Body Positioning — The Foundation
Before you touch the clay, fix your posture. Sit close to the wheel with your body centered in front of it. Plant your feet flat on the floor. Keep your elbows locked against your sides or braced on your thighs. Stephen Jepson emphasizes that throwing is not about hand strength — it is about using your body weight and core stability to control the clay.
Beginners instinctively reach forward with their arms, which puts all the stress on small muscles that fatigue quickly. Lean in with your torso instead. The clay should come to you, not the other way around.
Centering Troubleshooting
If the clay wobbles no matter what you do, check these three things: (1) Is the clay well-wedged? Air pockets cause off-center movement. (2) Are your elbows braced? Unsupported arms cannot apply consistent pressure. (3) Is the wheel speed fast enough? Centering requires 200-300 RPM — slow speeds make it harder, not easier.
Speed Control
Wheel speed changes with every step. Fast for centering — the momentum helps force the clay into position. Medium for opening and pulling walls — fast enough for smooth movement, slow enough for control. Slow for shaping, trimming, and detail work — your fingers need time to feel what the clay is doing.
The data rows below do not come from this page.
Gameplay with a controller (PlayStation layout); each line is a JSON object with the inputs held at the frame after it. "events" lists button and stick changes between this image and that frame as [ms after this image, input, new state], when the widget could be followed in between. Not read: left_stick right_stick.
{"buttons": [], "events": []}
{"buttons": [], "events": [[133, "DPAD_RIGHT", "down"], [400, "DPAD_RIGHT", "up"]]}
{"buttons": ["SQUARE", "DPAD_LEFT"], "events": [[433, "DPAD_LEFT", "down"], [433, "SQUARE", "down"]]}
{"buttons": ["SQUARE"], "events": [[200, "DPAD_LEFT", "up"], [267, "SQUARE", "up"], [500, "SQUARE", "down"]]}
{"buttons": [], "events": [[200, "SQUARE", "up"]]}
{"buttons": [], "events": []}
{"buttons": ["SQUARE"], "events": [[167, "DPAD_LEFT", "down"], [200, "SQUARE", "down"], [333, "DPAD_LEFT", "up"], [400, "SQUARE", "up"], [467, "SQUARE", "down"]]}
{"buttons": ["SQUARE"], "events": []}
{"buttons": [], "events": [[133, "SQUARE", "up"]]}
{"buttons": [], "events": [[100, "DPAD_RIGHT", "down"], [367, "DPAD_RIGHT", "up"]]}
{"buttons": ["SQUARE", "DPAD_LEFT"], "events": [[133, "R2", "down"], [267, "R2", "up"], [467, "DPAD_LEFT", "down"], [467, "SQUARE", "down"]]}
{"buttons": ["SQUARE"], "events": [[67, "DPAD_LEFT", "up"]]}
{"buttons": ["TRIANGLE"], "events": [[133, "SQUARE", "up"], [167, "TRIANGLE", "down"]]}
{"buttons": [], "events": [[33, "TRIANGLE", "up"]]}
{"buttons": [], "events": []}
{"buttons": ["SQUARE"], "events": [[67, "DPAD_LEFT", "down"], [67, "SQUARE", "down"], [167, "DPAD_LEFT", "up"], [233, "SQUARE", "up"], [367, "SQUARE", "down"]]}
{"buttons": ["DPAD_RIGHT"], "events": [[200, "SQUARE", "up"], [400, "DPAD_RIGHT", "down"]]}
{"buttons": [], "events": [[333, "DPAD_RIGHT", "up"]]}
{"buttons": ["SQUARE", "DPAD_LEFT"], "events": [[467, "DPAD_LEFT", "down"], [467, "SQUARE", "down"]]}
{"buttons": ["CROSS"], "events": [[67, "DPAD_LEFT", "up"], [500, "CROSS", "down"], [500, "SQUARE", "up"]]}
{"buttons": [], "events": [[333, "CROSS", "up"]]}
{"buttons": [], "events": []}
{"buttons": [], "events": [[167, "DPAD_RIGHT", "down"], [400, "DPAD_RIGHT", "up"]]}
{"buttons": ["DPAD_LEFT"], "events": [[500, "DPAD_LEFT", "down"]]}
- Centering: 200-300 RPM. Full speed. Let the wheel do the work.
- Opening: 150-200 RPM. Push down into the center, open the floor.
- Pulling walls: 120-150 RPM. Steady, consistent pulls from base to rim.
- Shaping: 60-100 RPM. Gentle pressure, gradual curves.
- Trimming: 80-120 RPM. Controlled removal, check thickness often.
Water Management
Water is lubricant, not an ingredient. You need just enough to keep your hands sliding smoothly — a thin film, not a flood. Too much water saturates the clay, weakens the walls, and causes collapse. Stephen Jepson teaches beginners to dip two fingers in water and re-wet frequently rather than pouring water onto the piece.
Keep a sponge nearby to remove water that pools inside the pot. Water sitting in the bottom softens the floor and causes S-cracks during drying.
Wall Thickness Control
Aim for about 1/4 inch throughout. Use a needle tool to check — gently push it through the wall near the base and feel for thickness with your outside finger. Even walls dry evenly, fire evenly, and resist cracking. If one side is thicker, you applied uneven pressure during pulling. Correct by making one more careful pull with attention to the thick spot.
Common Beginner Mistakes
- Fighting the clay — Squeezing too hard with your hands instead of leaning in with your body.
- Too much water — Flooding the piece until it collapses. Less is more.
- Pulling too fast — Rushing the pull tears the wall. Slow, steady pressure.
- Uneven floor — Not opening the floor flat leaves a hump that creates thick, uneven bottoms.
- Thin rims — Over-pulling at the top creates a paper-thin rim that cracks. Leave the rim slightly thicker.
Practice Drills for Muscle Memory
Set a timer for one hour and throw as many pieces as you can. Do not trim, do not keep, do not judge. The goal is repetitions. After 50 cylinders, centering becomes automatic. After 100, pulling walls feels natural. This is not wasted clay — this is how your body learns.